■ Task objective
Find the line containing "28: (455, 495, 2.01)" in the records below. Copy exactly that line and each one after it, ending at the line containing "39: (61, 345, 2.92)", and nothing more.

Source records:

########

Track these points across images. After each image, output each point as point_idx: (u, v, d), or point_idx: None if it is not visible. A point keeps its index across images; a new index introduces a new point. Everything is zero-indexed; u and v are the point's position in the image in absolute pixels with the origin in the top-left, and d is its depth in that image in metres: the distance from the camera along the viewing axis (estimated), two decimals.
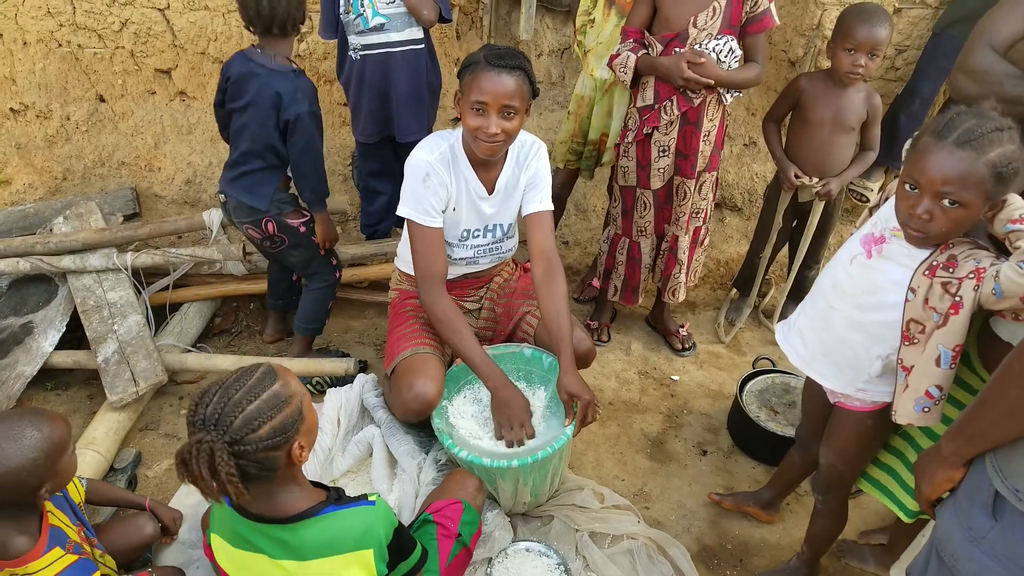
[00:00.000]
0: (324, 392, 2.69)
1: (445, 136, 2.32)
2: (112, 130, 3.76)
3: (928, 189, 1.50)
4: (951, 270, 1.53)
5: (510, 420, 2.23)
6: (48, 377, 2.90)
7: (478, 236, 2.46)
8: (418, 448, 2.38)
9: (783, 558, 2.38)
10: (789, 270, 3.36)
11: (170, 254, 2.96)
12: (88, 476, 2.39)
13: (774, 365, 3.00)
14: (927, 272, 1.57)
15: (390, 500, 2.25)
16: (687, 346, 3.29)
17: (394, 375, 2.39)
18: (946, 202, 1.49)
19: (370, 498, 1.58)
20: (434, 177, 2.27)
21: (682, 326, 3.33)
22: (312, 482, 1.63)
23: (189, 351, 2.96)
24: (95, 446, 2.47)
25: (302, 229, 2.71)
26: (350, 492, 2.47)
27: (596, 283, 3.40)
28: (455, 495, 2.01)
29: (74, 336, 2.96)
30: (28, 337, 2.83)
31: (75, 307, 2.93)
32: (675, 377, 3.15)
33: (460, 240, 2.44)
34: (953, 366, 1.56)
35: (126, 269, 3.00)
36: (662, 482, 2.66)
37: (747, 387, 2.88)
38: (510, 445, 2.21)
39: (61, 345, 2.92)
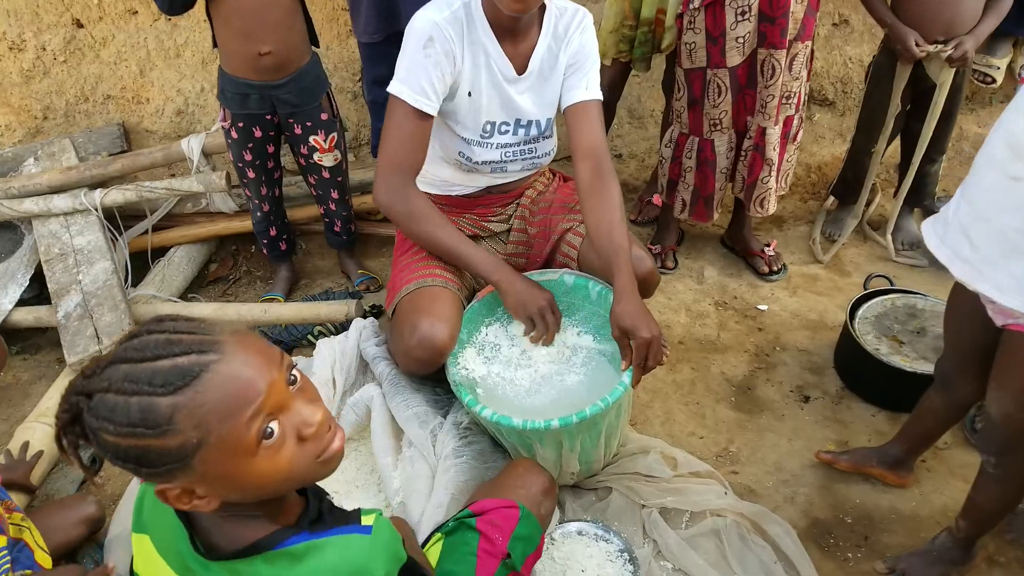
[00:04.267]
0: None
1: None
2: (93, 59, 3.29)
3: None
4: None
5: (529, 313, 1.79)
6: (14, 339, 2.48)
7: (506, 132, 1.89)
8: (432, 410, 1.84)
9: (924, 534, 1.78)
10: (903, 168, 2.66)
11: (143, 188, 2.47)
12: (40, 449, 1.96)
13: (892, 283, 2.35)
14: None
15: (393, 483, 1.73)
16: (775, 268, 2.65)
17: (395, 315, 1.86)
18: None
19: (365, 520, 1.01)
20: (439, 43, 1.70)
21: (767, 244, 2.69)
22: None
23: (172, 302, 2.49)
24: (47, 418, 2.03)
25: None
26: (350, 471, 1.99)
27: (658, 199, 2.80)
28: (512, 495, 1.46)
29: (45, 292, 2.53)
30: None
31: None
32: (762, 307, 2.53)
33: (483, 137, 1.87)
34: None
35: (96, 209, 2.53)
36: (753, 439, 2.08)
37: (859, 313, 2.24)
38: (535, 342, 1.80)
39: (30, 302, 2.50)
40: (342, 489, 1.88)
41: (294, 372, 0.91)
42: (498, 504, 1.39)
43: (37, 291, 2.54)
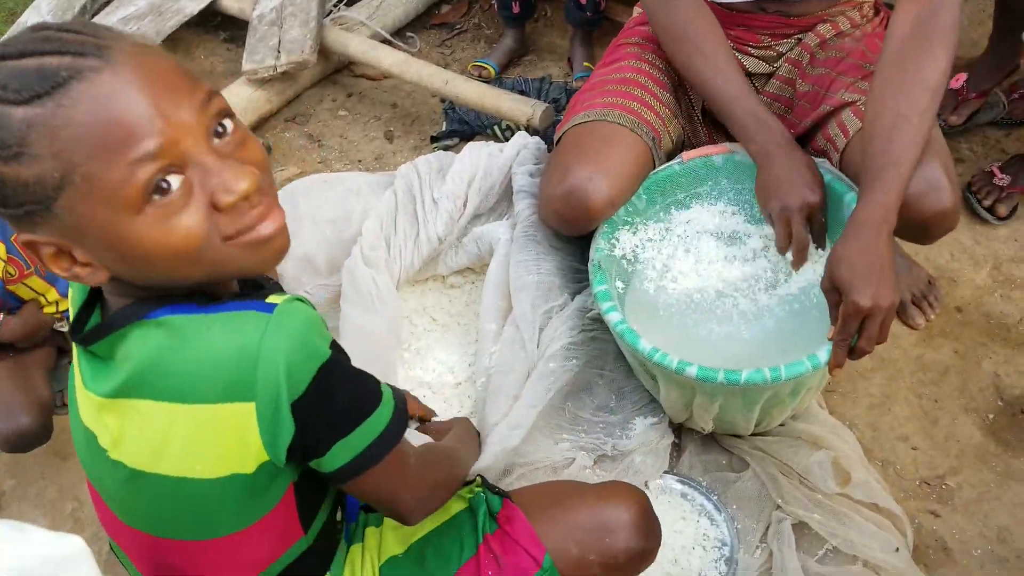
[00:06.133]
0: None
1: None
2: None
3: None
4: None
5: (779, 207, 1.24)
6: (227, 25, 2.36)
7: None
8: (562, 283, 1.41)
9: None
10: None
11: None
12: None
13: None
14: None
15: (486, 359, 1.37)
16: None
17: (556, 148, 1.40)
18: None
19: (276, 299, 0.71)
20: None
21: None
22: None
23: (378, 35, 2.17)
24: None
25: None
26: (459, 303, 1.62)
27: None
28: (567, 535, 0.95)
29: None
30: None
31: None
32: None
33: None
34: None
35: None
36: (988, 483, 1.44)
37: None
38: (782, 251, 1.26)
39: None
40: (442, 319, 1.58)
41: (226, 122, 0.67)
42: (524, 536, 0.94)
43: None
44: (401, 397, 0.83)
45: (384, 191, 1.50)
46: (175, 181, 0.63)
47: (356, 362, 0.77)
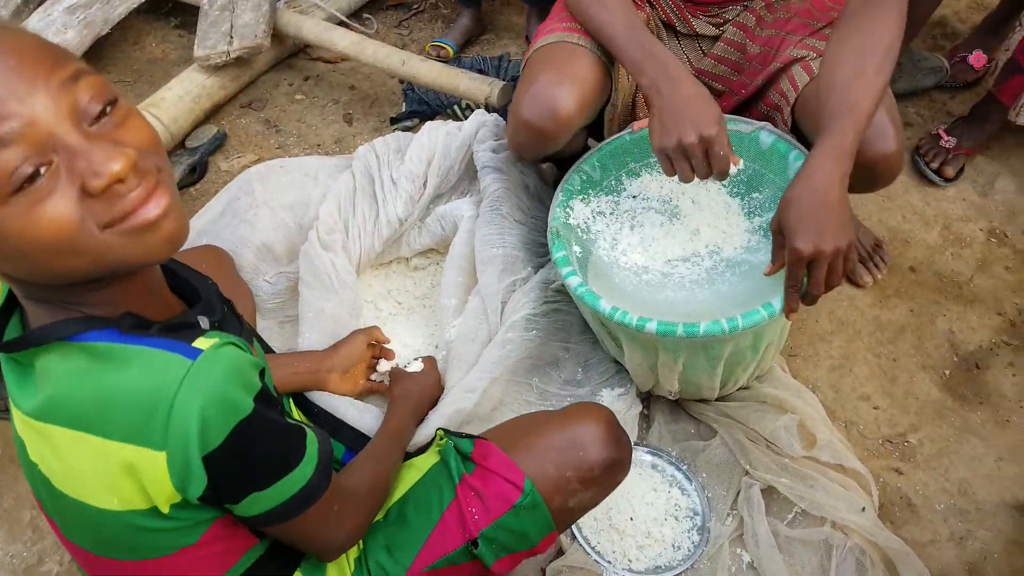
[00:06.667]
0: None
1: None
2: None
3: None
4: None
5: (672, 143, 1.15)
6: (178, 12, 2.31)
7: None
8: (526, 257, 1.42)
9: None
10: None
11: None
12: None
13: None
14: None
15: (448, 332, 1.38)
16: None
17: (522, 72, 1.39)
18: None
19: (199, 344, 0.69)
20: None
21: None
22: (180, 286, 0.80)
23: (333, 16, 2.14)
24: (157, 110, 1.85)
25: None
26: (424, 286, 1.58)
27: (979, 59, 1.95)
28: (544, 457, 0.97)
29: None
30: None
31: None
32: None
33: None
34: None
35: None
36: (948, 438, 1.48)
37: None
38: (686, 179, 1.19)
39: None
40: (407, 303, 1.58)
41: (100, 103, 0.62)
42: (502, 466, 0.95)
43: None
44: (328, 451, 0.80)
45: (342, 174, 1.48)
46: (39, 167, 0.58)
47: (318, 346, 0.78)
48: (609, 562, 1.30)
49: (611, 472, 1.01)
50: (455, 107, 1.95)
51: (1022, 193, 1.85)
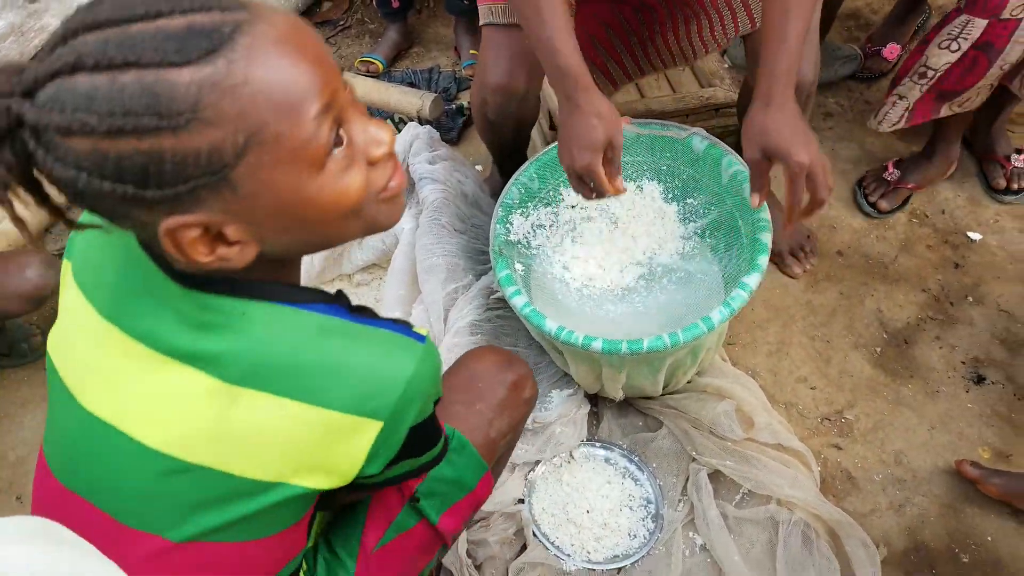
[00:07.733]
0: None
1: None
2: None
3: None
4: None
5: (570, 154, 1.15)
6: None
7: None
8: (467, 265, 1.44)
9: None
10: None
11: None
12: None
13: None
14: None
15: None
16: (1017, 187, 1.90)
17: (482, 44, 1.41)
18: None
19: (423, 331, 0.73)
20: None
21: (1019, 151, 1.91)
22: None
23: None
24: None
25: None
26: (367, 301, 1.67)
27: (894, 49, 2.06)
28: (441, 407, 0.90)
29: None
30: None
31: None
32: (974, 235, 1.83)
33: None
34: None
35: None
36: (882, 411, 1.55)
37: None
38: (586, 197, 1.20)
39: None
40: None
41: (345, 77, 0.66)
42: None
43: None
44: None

########

■ Worked solution
28: (455, 495, 2.01)
29: (74, 336, 2.96)
30: (28, 337, 2.83)
31: (75, 307, 2.93)
32: (675, 377, 3.15)
33: (460, 240, 2.44)
34: (953, 366, 1.56)
35: (126, 269, 3.00)
36: (662, 482, 2.66)
37: (747, 387, 2.88)
38: (510, 445, 2.21)
39: (61, 345, 2.92)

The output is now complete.